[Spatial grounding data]

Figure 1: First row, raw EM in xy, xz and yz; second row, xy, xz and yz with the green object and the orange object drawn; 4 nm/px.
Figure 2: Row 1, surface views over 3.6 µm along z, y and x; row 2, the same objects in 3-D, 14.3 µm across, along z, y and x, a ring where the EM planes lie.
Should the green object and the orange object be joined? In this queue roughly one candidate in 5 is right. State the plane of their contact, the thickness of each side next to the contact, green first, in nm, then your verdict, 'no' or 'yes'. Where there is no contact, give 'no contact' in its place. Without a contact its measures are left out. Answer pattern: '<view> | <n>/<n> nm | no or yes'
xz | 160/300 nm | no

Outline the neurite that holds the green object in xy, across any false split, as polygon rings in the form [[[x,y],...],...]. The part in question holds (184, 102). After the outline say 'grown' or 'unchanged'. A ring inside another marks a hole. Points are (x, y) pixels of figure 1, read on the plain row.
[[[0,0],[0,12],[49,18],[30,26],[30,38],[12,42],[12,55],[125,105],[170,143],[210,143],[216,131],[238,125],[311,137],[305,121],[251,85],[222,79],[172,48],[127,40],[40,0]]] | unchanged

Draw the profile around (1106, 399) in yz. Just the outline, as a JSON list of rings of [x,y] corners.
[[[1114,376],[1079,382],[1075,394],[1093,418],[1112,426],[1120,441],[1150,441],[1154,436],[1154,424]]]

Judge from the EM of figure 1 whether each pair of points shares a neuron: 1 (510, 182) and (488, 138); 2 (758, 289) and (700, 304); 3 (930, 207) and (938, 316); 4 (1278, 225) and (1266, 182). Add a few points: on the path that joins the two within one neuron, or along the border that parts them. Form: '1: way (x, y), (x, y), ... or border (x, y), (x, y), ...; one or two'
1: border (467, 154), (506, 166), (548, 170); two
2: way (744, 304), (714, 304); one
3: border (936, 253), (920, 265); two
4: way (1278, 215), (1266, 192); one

BRIEF. Give back the entries exactly, so that each line matches the original.

TASK OUTPUT.
Figure 1: First row, raw EM in xy, xz and yz; second row, xy, xz and yz with the green object and the orange object drawn; 4 nm/px.
Figure 2: Row 1, surface views over 3.6 µm along z, y and x; row 2, the same objects in 3-D, 14.3 µm across, along z, y and x, a ring where the EM planes lie.
Should the green object and the orange object be joined? In this queue roughly one candidate in 5 is right. State the plane of their contact, the thickness of each side next to the contact, green first, in nm, then your verdict, 'no' or 'yes'. Where there is no contact, give 'no contact' in its place. Without a contact its measures are left out. Answer pattern: '<view> | <n>/<n> nm | no or yes'
xz | 160/300 nm | no

Outline the neurite that holds the green object in xy, across any false split, as polygon rings in the form [[[x,y],...],...]. The part in question holds (184, 102). After the outline say 'grown' or 'unchanged'. A ring inside another marks a hole. Points are (x, y) pixels of figure 1, read on the plain row.
[[[0,0],[0,12],[49,18],[30,26],[30,38],[12,42],[12,55],[125,105],[170,143],[210,143],[216,131],[238,125],[311,137],[305,121],[251,85],[222,79],[172,48],[127,40],[40,0]]] | unchanged

Draw the profile around (1106, 399) in yz. Just the outline, as a JSON list of rings of [x,y] corners.
[[[1114,376],[1079,382],[1075,394],[1093,418],[1112,426],[1120,441],[1150,441],[1154,436],[1154,424]]]

Judge from the EM of figure 1 whether each pair of points shares a neuron: 1 (510, 182) and (488, 138); 2 (758, 289) and (700, 304); 3 (930, 207) and (938, 316); 4 (1278, 225) and (1266, 182). Add a few points: on the path that joins the two within one neuron, or along the border that parts them. Form: '1: way (x, y), (x, y), ... or border (x, y), (x, y), ...; one or two'
1: border (467, 154), (506, 166), (548, 170); two
2: way (744, 304), (714, 304); one
3: border (936, 253), (920, 265); two
4: way (1278, 215), (1266, 192); one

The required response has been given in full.